In the data below, rename every "Yeni mesajlar" to "Yeni gönderiler" and change nothing else. Leave the pictures out of your answer.

- Page-level text extractions
BEGIN
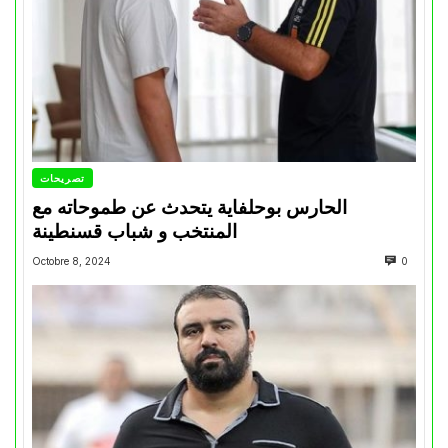
تصريحات
الحارس بوحلفاية يتحدث عن طموحاته مع
المنتخب و شباب قسنطينة
Octobre 8, 2024
0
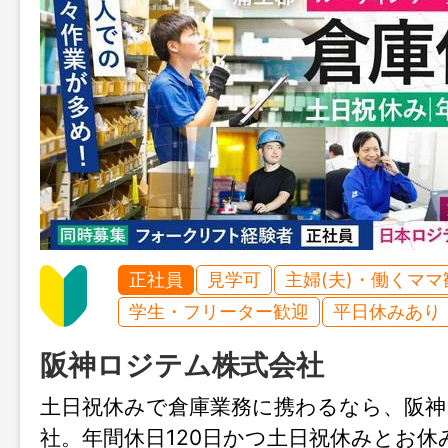
正社員
見学可
主婦(夫)・働くママ
学生・フリーター歓迎
平日休みあり
阪神ロジテム株式会社
土日祝休みで倉庫業務に携わるなら、阪神
社。年間休日120日かつ土日祝休みとお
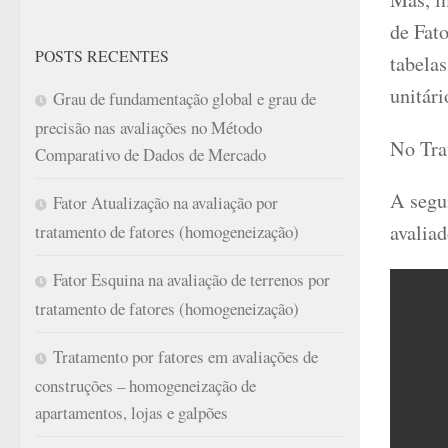
de Fato
POSTS RECENTES
tabelas
unitár
Grau de fundamentação global e grau de
precisão nas avaliações no Método
No Trat
Comparativo de Dados de Mercado
A segun
Fator Atualização na avaliação por
avalia
tratamento de fatores (homogeneização)
Fator Esquina na avaliação de terrenos por
tratamento de fatores (homogeneização)
Tratamento por fatores em avaliações de
construções – homogeneização de
apartamentos, lojas e galpões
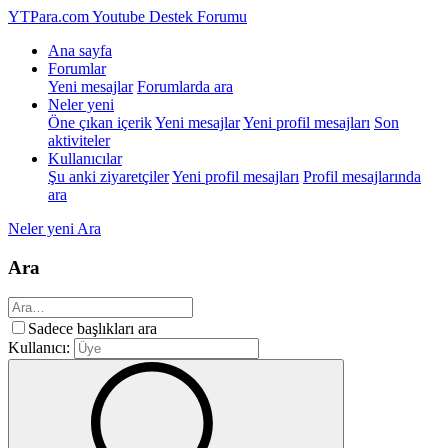
YTPara.com
Youtube Destek Forumu
Ana sayfa
Forumlar
Yeni mesajlar
Forumlarda ara
Neler yeni
Öne çıkan içerik
Yeni mesajlar
Yeni profil mesajları
Son
aktiviteler
Kullanıcılar
Şu anki ziyaretçiler
Yeni profil mesajları
Profil mesajlarında
ara
Neler yeni
Ara
Ara
Sadece başlıkları ara
Kullanıcı:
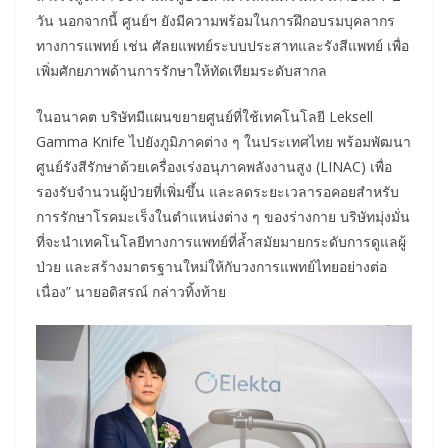
วัน นอกจากนี้ ศูนย์ฯ ยังมีความพร้อมในการฝึกอบรมบุคลากร
ทางการแพทย์ เช่น ศัลยแพทย์ระบบประสาทและรังสีแพทย์ เพื่อ
เพิ่มศักยภาพด้านการรักษาให้ทัดเทียมระดับสากล
ในอนาคต บริษัทมีแผนขยายศูนย์ที่ใช้เทคโนโลยี Leksell
Gamma Knife ไปยังภูมิภาคต่าง ๆ ในประเทศไทย พร้อมพัฒนา
ศูนย์รังสีรักษาด้วยเครื่องเร่งอนุภาคพลังงานสูง (LINAC) เพื่อ
รองรับจำนวนผู้ป่วยที่เพิ่มขึ้น และลดระยะเวลารอคอยสำหรับ
การรักษาโรคมะเร็งในตำแหน่งต่าง ๆ ของร่างกาย บริษัทมุ่งมั่น
ที่จะนำเทคโนโลยีทางการแพทย์ที่ล้ำสมัยมายกระดับการดูแลผู้
ป่วย และสร้างมาตรฐานใหม่ให้กับวงการแพทย์ไทยอย่างต่อ
เนื่อง” นายอดิสรณ์ กล่าวทิ้งท้าย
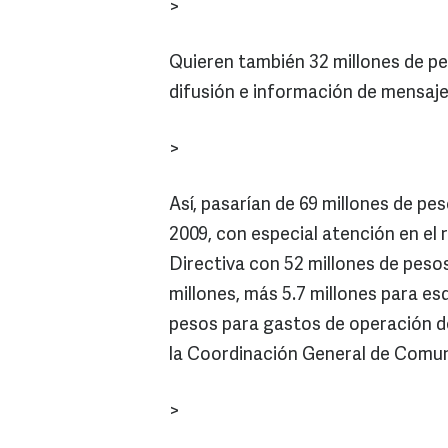
>
Quieren también 32 millones de pes
difusión e información de mensajes
>
Así, pasarían de 69 millones de pe
2009, con especial atención en el 
Directiva con 52 millones de peso
millones, más 5.7 millones para es
pesos para gastos de operación d
la Coordinación General de Comun
>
END
- Answer for this exercise
تصريحات
الحارس بوحلفاية يتحدث عن طموحاته مع
المنتخب و شباب قسنطينة
Octobre 8, 2024
0
正社員
見学可
主婦(夫)・働くママ
学生・フリーター歓迎
平日休みあり
阪神ロジテム株式会社
土日祝休みで倉庫業務に携わるなら、阪神
社。年間休日120日かつ土日祝休みとお
de Fato
POSTS RECENTES
tabelas
unitár
Grau de fundamentação global e grau de
precisão nas avaliações no Método
No Trat
Comparativo de Dados de Mercado
A segun
Fator Atualização na avaliação por
avalia
tratamento de fatores (homogeneização)
Fator Esquina na avaliação de terrenos por
tratamento de fatores (homogeneização)
Tratamento por fatores em avaliações de
construções – homogeneização de
apartamentos, lojas e galpões
YTPara.com
Youtube Destek Forumu
Ana sayfa
Forumlar
Yeni gönderiler
Forumlarda ara
Neler yeni
Öne çıkan içerik
Yeni gönderiler
Yeni profil mesajları
Son
aktiviteler
Kullanıcılar
Şu anki ziyaretçiler
Yeni profil mesajları
Profil mesajlarında
ara
Neler yeni
Ara
Ara
Sadece başlıkları ara
Kullanıcı:
วัน นอกจากนี้ ศูนย์ฯ ยังมีความพร้อมในการฝึกอบรมบุคลากร
ทางการแพทย์ เช่น ศัลยแพทย์ระบบประสาทและรังสีแพทย์ เพื่อ
เพิ่มศักยภาพด้านการรักษาให้ทัดเทียมระดับสากล
ในอนาคต บริษัทมีแผนขยายศูนย์ที่ใช้เทคโนโลยี Leksell
Gamma Knife ไปยังภูมิภาคต่าง ๆ ในประเทศไทย พร้อมพัฒนา
ศูนย์รังสีรักษาด้วยเครื่องเร่งอนุภาคพลังงานสูง (LINAC) เพื่อ
รองรับจำนวนผู้ป่วยที่เพิ่มขึ้น และลดระยะเวลารอคอยสำหรับ
การรักษาโรคมะเร็งในตำแหน่งต่าง ๆ ของร่างกาย บริษัทมุ่งมั่น
ที่จะนำเทคโนโลยีทางการแพทย์ที่ล้ำสมัยมายกระดับการดูแลผู้
ป่วย และสร้างมาตรฐานใหม่ให้กับวงการแพทย์ไทยอย่างต่อ
เนื่อง” นายอดิสรณ์ กล่าวทิ้งท้าย
>
Quieren también 32 millones de pes
difusión e información de mensajes
>
Así, pasarían de 69 millones de pe
2009, con especial atención en el 
Directiva con 52 millones de peso
millones, más 5.7 millones para es
pesos para gastos de operación d
la Coordinación General de Comun
>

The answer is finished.